Microsoft Specific —>
In the Unicode programming model, you can define a wide-character version of the main function. Use wmain instead of main if you want to write portable code that adheres to the Unicode programming model.
You declare formal parameters to wmain using a similar format to main. You can then pass wide-character arguments and, optionally, a wide-character environment pointer to the program. The argv and envp parameters to wmain are of type wchar_t*. For example:
wmain( int argc, wchar_t *argv[ ], wchar_t *envp[ ] )
If your program uses a main function, the multibyte-character environment is created by the run-time library at program startup.
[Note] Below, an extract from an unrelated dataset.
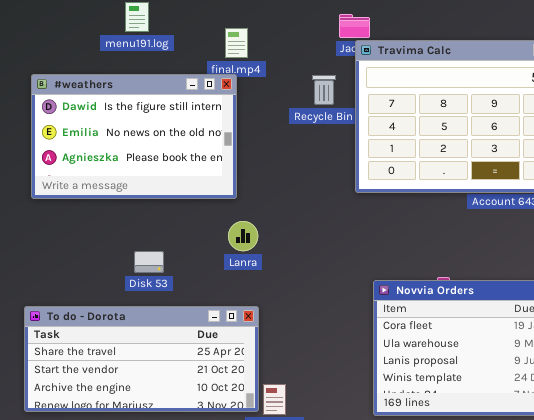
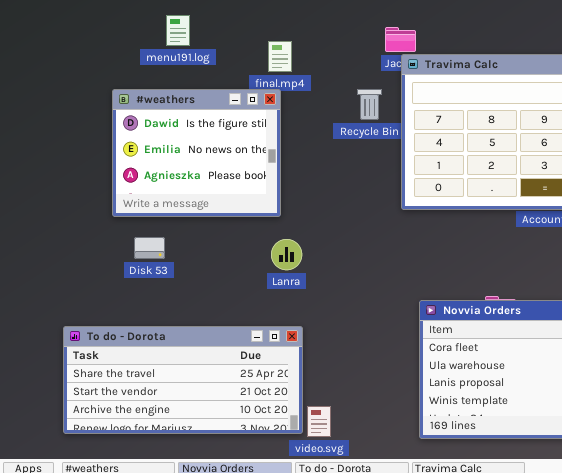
#weathers: [31,74,237,199] -> [112,89,281,217], resized
Disk 53: [134,251,164,273] -> [134,237,165,259], moved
A wide-character copy of the environment is created only when needed (for example, by a call to the _wgetenv or _wputenv functions). On the first call to _wputenv, or on the first call to _wgetenv if an MBCS environment already exists, a corresponding wide-character string environment is created and is then pointed to by the _wenviron global variable, which is a wide-character version of the _environ global variable. At this point, two copies of the environment (MBCS and Unicode) exist simultaneously and are maintained by the operating system throughout the life of the program.
Similarly, if your program uses a wmain function, a wide-character environment is created at program startup and is pointed to by the _wenviron global variable. An MBCS (ASCII) environment is created on the first call to _putenv or getenv, and is pointed to by the _environ global variable.